Get a haircut, a manicure and a facial. Treat yourself to some new clothes...look at Vinted if you're on a budget. Then put yourself out there. Join a club or an activity where you'll meet new people. Learn a new skill. Say yes to invitations from friends. Stop looking and start just having a fulfilling life. That's how you'll find someone, not trawling through Tinder worrying that you don't look 25 any more.

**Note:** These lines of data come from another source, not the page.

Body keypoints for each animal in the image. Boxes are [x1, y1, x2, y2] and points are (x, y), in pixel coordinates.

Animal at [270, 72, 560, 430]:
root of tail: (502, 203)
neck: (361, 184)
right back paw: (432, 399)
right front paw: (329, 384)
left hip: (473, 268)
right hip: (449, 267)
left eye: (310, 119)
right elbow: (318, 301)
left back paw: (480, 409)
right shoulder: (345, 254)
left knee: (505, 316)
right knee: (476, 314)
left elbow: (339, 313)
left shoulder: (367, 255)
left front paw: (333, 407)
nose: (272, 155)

SunflowerTed · 20/12/2021 16:01

[quote slipperylittlesukker]@PuertoVallarta

Thank you :-)

While your comment is a very true standpoint - those 'new' social standards for which those younger women are being told is whats 'beautiful' is what we're competing against. A lot of men (not every) have this vision of a woman, shes usually flawless, perky tits, perfect skin, permanently tanned and goes to the gym 7 days a week. Growing up like yourself in the 70s, of course there were women who were beautiful who'd had a little work here and there - but now, you can't walk down the street without seeing a boob job/Botox/fake eyelashes/hair extensions and the perfectly manicured nails.... Natural seems to be practically obsolete and let's not forget the ability to filter a pic.... The media doesn't seem to like a woman to age, at any age!!!!! It's bloody daunting especially when I lean more to the 'tom boy' look ......

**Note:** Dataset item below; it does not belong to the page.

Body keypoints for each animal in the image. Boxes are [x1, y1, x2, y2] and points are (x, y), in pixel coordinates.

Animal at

It's tricky for sure being single and actually ageing, naturally ........[/quote]
I think you are worrying too much about this vision of beauty! I don’t have Botox, fake tits, eyelashes, hair - it is possible to be fit, moisturized and keep on top of grey roots and weight in your 40’s. I met my partner of 13 years online and it’s graat. We are neither of us perfect. It goes much deeper than fake looks

Ibizafun · 20/12/2021 23:24

To find a decent person you have to listen very carefully to what they say over time. This is time consuming if chatting to a few people but dh's messages stood out from the others, I could tell I was communicating with an educated, bright, kind person.

Took a long time and lots of patience though.